_EXERCISE INSTRUCTIONS_.
Repeat precisely the span of lines below that opens with the line containing "TASK-47, owner: Arjun -> Federico" and closes with the line containing "TASK-47, due: Oct 6 -> Oct 4", both included.

_AVAILABLE RECORDS_.
+++

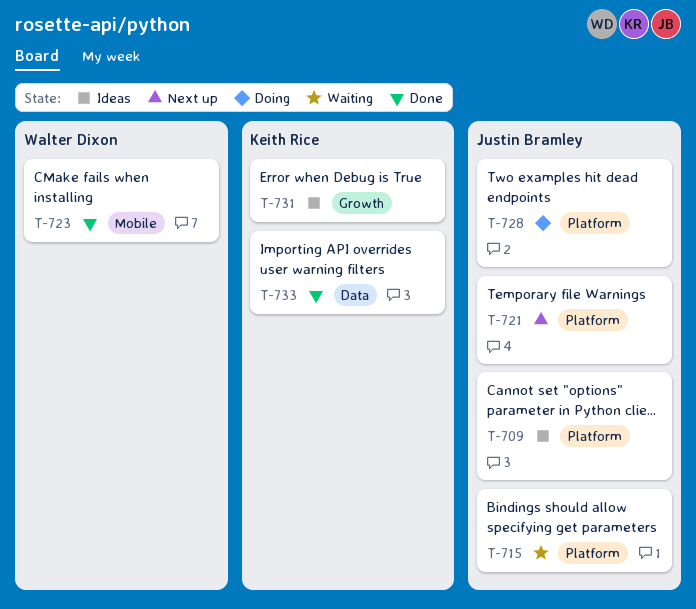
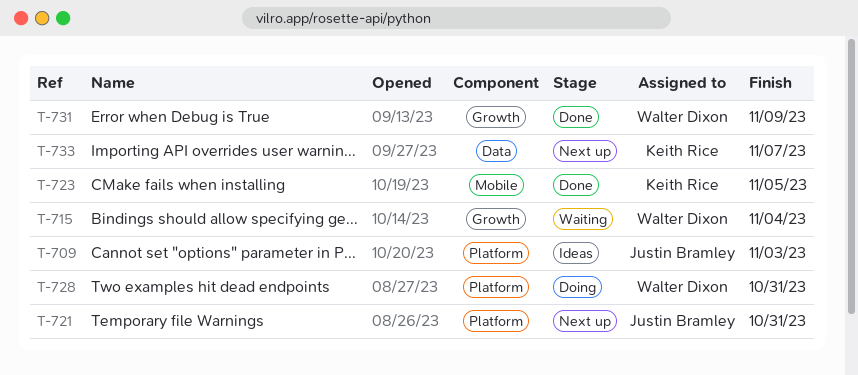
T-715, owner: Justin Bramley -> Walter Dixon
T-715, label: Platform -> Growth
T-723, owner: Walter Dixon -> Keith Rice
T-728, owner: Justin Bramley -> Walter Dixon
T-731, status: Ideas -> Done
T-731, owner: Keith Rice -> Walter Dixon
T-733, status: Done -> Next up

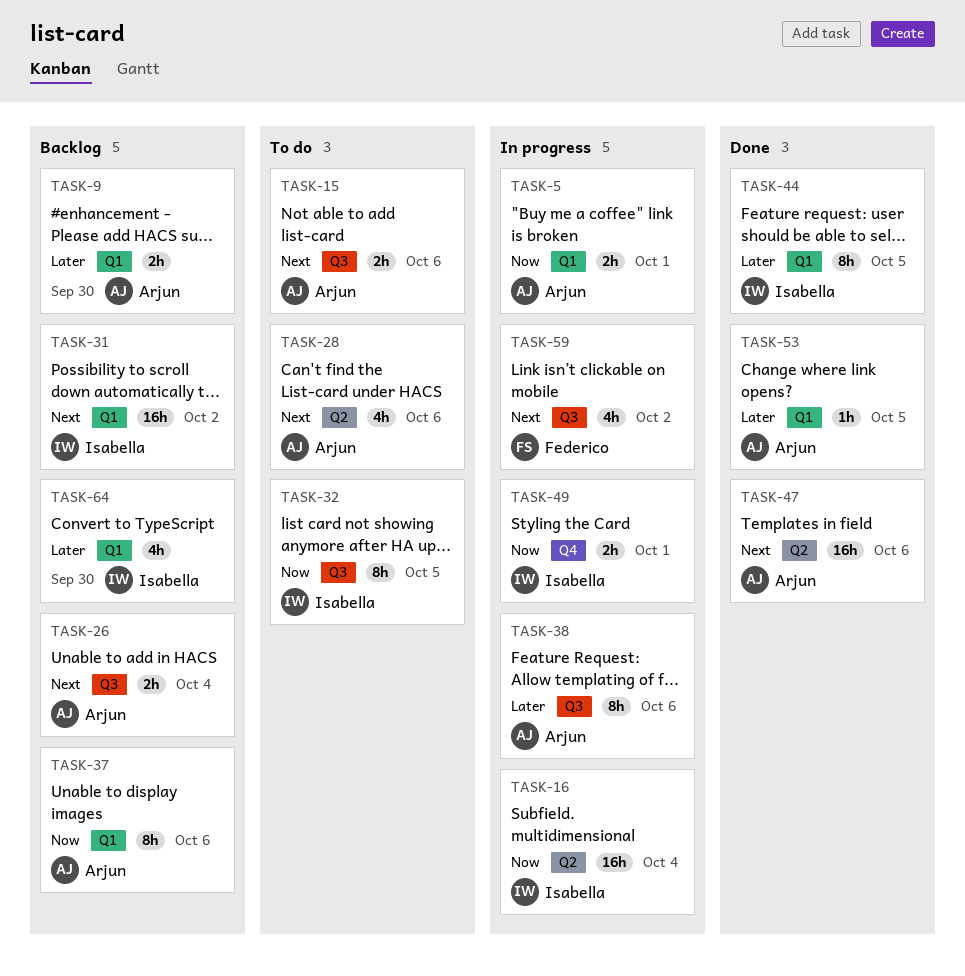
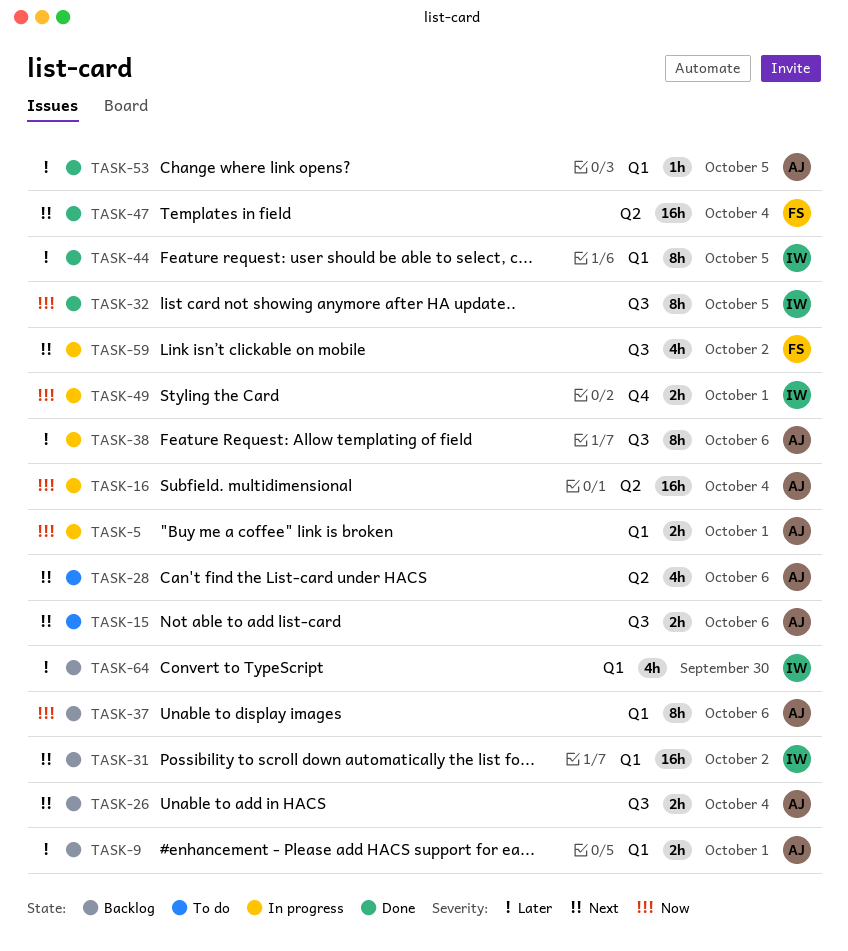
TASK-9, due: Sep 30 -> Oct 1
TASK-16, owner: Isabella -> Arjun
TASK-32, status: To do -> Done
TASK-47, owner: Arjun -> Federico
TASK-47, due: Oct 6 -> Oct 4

+++

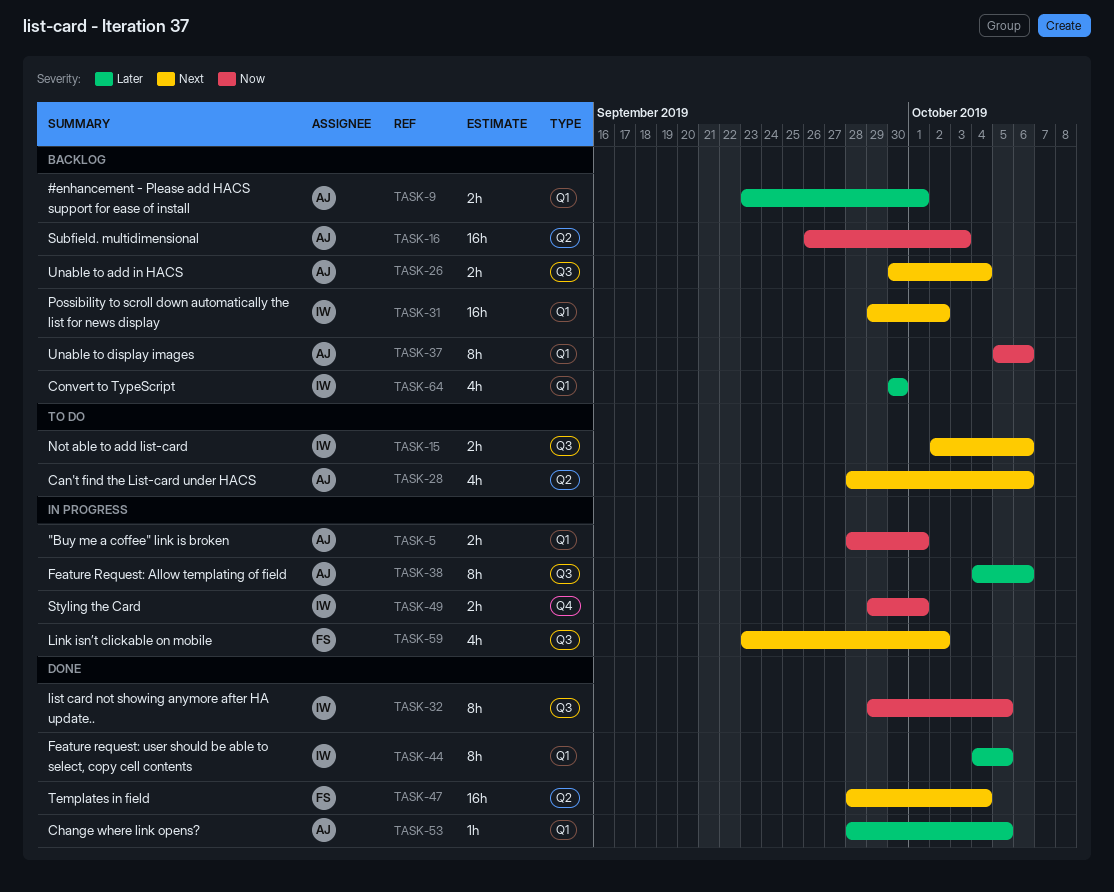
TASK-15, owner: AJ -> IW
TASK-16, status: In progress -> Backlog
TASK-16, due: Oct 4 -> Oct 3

+++

_EXERCISE RESULT_.
TASK-47, owner: Arjun -> Federico
TASK-47, due: Oct 6 -> Oct 4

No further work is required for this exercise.